The focal length of a spherical mirror is given by $\frac{1}{f}=\frac{1}{v}+\frac{1}{u}$ . If $u=30\pm 0.3$ cm and $v=60\pm 0.6$ cm. Find the percentage error in the measurement of focal length of the mirror .

Relevant Equations

We estimate errors by using formulae for differentials.

If I write $f=\frac{uv}{u+v}$ and then take differentials on both sides, I get $\frac{df}{f}=\frac{du}{u}+\frac{dv}{v}+\frac{du+dv}{u+v}$, I get the fractional error as 0.03. (I have replaced the negative signs that come as a result of quotient rule with positive signs, since we are asked to estimate the maximum error. This leads to the formula that when measurements are multiplied or divided together, their relative errors just add up.)
If instead I write $\frac{1}{f}=\frac{1}{v}+\frac{1}{u}$ and then take differentials on both sides, then I get $\frac{df}{f^2}=\frac{dv}{v^2}+\frac{du}{u^2}$. Using this, I get the fractional error to be 0.01. Which of these is a better estimate of the error? Also, why are there two different answers based on how I write the function. Basically I am taking first order approximations in both cases, right?

 

[haruspex]

Problem Statement: The focal length of a spherical mirror is given by $\frac{1}{f}=\frac{1}{v}+\frac{1}{u}$ . If $u=30\pm 0.3$ cm and $v=60\pm 0.6$ cm. The maximum percentage error in the measurement of focal length of the mirror is $n%$. Find the value of n.
Relevant Equations: We estimate errors by using formulae for differentials.

m

Please post your attempt, per the guidelines, and state the two results.

 

[Terry Bing]

Please post your attempt, per the guidelines, and state the two results.

I am sorry, the question got posted before I could type it out completely. I have updated it.

 

[haruspex]

I have replaced the negative signs that come as a result of quotient rule with positive signs, since we are asked to estimate the maximum error

But the terms are not independent. The max you get by treating them as independent cannot be achieved.

 

[Terry Bing]

But the terms are not independent. The max you get by treating them as independent cannot be achieved.

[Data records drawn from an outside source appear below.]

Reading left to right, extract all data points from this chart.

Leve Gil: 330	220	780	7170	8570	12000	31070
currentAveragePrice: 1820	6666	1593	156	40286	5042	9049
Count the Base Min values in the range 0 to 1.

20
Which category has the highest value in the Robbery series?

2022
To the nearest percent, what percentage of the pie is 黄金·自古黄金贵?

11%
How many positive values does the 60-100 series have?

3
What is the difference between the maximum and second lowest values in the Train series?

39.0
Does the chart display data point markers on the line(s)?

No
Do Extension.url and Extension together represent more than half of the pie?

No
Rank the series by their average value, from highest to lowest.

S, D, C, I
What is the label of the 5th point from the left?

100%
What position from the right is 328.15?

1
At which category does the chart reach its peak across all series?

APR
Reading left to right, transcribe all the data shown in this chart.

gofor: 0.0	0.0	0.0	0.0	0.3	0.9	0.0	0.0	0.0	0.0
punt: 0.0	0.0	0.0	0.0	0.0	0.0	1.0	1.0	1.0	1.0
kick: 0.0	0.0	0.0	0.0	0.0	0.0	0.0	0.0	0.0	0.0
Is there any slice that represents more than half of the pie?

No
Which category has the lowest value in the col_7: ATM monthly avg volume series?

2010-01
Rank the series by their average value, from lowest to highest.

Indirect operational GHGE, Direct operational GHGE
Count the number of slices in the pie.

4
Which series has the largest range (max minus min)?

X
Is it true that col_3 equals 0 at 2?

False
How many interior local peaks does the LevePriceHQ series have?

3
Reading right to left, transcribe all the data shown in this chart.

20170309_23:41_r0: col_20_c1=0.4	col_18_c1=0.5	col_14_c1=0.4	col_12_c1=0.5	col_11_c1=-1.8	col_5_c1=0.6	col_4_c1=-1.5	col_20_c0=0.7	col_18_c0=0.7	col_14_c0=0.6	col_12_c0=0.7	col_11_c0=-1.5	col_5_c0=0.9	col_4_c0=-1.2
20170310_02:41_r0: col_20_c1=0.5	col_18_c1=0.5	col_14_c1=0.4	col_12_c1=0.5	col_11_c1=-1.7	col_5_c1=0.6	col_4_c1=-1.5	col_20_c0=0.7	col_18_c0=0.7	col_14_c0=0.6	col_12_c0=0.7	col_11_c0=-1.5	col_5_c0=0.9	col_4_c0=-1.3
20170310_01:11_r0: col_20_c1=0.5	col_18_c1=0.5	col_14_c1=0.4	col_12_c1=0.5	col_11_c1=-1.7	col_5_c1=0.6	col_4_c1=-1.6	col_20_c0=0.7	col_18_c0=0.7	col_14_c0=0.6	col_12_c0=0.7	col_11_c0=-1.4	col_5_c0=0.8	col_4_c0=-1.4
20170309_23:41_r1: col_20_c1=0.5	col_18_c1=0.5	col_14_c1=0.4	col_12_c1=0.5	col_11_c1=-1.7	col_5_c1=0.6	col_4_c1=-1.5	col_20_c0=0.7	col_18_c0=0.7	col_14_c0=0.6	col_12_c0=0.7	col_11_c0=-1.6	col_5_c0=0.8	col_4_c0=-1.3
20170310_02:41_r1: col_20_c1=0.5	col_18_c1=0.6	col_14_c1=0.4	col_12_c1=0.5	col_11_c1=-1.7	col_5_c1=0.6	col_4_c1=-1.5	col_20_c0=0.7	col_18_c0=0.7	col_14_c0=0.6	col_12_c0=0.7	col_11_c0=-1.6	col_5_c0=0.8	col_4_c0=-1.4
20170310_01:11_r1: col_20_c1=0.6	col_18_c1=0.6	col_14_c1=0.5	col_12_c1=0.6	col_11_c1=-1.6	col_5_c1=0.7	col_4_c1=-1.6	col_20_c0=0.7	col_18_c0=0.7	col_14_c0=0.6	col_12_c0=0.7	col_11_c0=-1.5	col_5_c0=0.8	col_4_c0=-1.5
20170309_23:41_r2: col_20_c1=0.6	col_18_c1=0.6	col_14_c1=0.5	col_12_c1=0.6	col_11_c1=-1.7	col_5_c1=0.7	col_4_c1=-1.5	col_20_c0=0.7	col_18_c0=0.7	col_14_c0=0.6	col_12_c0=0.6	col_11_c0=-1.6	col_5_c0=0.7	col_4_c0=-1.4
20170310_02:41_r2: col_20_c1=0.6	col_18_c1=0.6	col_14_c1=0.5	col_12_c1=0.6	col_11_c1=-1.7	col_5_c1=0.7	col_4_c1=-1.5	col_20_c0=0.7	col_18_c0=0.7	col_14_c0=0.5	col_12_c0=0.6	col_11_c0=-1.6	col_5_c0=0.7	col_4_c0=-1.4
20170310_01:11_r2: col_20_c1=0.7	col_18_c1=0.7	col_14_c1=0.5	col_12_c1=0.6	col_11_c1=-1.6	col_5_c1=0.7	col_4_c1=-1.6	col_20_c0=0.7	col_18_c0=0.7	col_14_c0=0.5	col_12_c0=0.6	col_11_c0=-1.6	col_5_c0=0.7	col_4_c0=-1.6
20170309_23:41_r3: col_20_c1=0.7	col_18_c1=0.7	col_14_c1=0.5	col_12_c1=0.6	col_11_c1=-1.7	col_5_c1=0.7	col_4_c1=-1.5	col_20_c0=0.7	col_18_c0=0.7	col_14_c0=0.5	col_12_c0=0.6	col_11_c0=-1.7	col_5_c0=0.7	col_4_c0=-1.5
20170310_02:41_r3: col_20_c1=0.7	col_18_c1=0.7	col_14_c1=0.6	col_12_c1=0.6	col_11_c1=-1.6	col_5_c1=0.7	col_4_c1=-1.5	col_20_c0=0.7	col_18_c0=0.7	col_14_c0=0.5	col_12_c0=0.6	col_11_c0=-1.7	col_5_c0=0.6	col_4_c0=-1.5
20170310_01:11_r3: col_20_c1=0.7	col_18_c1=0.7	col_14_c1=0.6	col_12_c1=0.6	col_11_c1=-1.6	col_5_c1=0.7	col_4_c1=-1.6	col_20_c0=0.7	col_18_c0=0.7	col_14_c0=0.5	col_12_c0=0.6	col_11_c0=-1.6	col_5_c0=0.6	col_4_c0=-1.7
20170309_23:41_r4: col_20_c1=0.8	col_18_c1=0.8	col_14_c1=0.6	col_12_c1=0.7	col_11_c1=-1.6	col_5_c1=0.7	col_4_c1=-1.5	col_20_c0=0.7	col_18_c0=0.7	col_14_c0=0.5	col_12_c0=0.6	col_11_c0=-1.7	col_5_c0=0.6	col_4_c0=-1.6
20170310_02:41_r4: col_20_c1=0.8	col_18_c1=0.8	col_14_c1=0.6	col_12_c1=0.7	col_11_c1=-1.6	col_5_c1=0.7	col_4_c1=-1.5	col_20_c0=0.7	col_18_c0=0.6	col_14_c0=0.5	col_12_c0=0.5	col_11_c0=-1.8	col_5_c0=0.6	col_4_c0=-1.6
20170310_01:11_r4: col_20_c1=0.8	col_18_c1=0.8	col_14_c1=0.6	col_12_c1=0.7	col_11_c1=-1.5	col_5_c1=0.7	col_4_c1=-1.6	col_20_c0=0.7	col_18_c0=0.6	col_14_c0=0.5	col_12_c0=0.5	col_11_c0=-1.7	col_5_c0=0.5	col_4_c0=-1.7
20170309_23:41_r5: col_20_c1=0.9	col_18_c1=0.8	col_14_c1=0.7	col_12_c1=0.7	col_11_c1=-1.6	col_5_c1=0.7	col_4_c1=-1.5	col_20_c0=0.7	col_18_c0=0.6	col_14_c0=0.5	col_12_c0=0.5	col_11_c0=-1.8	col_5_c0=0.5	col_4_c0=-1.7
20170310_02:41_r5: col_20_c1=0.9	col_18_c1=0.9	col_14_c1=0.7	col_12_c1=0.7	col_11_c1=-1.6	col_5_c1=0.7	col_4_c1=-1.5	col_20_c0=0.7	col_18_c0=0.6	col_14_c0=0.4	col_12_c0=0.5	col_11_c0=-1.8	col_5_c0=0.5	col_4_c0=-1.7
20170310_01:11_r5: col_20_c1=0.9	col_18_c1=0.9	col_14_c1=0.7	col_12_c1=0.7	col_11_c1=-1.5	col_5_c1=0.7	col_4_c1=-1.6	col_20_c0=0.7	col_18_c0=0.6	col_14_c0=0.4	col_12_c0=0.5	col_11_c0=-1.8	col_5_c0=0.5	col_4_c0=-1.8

I see. So if I assumed du and dv to be positive in the first two terms, then they must remain positive in the last term. So the negative sign remains negative. In general, if the numbers were different, and if I want to do it the first way, to find the maximum error, should I try different combinations of +ve and -ve du and dv and see which one gives me maximum error?

 

[haruspex]

I see. So if I assumed du and dv to be positive in the first two terms, then they must remain positive in the last term. So the negative sign remains negative. In general, if the numbers were different, and if I want to do it the first way, to find the maximum error, should I try different combinations of +ve and -ve du and dv and see which one gives me maximum error?

You can rewrite the equation, with signs correct, into one du term and one dv term. Since u and v are both positive (yes?) it should be evident what the max df/f can be.

 

[Terry Bing]

You can rewrite the equation, with signs correct, into one du term and one dv term. Since u and v are both positive (yes?) it should be evident what the max df/f can be.

Thanks a lot. It is clear to me now.